UH physicist Zhifeng Ren receives Humboldt Prize
Ren, an expert in thermoelectric materials, devices and systems, will use the award to further a collaboration with Kornelius Nielsch, director of the Institute for Metallic Materials at IFW Dresden, a German research institute focused on the physics and chemistry of new materials.
Ren was named director at the Texas Center for Superconductivity at UH in September. Known as TcSUH, the center includes more than 200 affiliated faculty, postdoctoral fellows and students working in the fields of superconductivity, energy and health.
A fellow of the American Physical Society and of the American Association for the Advancement of Science, Ren was recruited to UH in 2013 as M.D. Anderson Chair Professor of physics and a principal investigator at TcSUH. By then, his reputation for cutting-edge research in a variety of fields was well established, including work in high-temperature superconductivity, carbon nanotubes and high-performance thermoelectric materials.
With the Humboldt award, he and Nielsch will focus on new fabrication techniques and the theoretical understanding of thermoelectric nanomaterials, as well as the discovery of new thermoelectric materials.
Thermoelectric materials are considered an important potential source of clean energy because they can produce electricity from sources of heat that would otherwise go to waste, such as power plants and vehicle tailpipes, without generating additional greenhouse gases.
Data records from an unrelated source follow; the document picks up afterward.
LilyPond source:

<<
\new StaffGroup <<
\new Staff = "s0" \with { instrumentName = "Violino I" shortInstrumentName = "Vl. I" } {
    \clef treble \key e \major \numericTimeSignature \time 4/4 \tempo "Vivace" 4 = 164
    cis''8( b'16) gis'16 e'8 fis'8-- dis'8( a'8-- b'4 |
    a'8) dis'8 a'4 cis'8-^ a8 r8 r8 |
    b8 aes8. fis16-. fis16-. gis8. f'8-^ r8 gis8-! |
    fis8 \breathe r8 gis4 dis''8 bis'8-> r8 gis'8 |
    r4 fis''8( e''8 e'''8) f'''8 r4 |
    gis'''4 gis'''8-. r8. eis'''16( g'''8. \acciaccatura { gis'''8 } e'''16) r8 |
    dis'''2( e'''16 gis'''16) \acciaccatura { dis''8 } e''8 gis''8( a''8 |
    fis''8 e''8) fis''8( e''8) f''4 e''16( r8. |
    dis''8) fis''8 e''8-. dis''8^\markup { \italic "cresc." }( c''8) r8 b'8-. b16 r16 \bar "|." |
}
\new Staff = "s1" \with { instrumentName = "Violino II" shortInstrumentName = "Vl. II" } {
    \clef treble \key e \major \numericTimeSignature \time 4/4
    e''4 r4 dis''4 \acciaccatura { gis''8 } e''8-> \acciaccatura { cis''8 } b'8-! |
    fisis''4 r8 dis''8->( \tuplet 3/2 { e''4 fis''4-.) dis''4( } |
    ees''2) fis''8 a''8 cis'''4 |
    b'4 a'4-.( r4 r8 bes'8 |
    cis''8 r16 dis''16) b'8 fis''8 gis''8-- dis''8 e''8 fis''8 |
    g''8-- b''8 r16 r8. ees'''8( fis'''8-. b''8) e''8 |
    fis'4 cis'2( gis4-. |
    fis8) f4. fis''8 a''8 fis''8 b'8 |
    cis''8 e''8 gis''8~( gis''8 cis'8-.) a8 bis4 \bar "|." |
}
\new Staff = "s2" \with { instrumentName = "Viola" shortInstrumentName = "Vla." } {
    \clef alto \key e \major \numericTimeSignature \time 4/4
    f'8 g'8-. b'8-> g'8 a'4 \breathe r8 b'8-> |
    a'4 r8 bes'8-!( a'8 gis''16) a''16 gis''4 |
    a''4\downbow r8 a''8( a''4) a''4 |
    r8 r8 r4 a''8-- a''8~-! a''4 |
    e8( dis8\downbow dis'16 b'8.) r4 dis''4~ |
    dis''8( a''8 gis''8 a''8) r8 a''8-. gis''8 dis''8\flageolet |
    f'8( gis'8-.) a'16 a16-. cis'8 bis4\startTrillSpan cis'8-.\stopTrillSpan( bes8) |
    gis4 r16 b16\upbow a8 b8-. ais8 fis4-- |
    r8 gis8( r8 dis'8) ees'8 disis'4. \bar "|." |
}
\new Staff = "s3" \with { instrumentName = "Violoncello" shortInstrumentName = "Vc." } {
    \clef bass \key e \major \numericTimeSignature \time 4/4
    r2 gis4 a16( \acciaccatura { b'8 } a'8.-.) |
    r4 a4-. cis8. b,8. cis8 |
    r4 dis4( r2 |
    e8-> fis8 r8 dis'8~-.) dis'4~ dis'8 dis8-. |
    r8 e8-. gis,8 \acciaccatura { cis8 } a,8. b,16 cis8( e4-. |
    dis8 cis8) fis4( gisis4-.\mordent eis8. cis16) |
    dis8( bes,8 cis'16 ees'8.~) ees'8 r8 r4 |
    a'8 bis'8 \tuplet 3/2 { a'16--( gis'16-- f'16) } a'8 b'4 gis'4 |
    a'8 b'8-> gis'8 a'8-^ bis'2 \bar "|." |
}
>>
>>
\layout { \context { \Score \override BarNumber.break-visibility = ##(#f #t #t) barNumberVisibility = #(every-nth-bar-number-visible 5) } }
But so far, most thermoelectric materials that have been discovered have power conversion efficiency ratios that are too low for large-scale practical applications.
"To improve the energy conversion performance of thermoelectric materials is extremely challenging since it requires three factors that are difficult to obtain at the same time: high temperature coefficient of voltage, or Seebeck effect, high electrical conductivity and low thermal conductivity," Ren said. "However, there is no theoretical limit on achieving them. When that happens, efficient thermoelectric power generators and coolers could replace some of the existing clumsy and low-efficiency devices."
The Humboldt Foundation every year offers research awards—endowed with 60,000 euros, or about $67,000—to bring renowned scientists from around the world to work with colleagues at German research institutions. The award also will allow Ren to host future post-doctoral researchers from Germany, funded by the Humboldt Foundation through its Feodor Lynen Research Program.
Ren received the 2014 Edith and Peter O'Donnell Award in Science from The Academy of Medicine, Engineering & Science of Texas and is a fellow of the National Academy of Inventors.
Among his discoveries currently under development for commercial applications are a nanotechnology solution to boost oil recovery and several catalysts designed to more efficiently produce hydrogen from water, along with a breakthrough on achieving thermal conductivity higher than 1000 watts per meter per Kelvin at room temperature.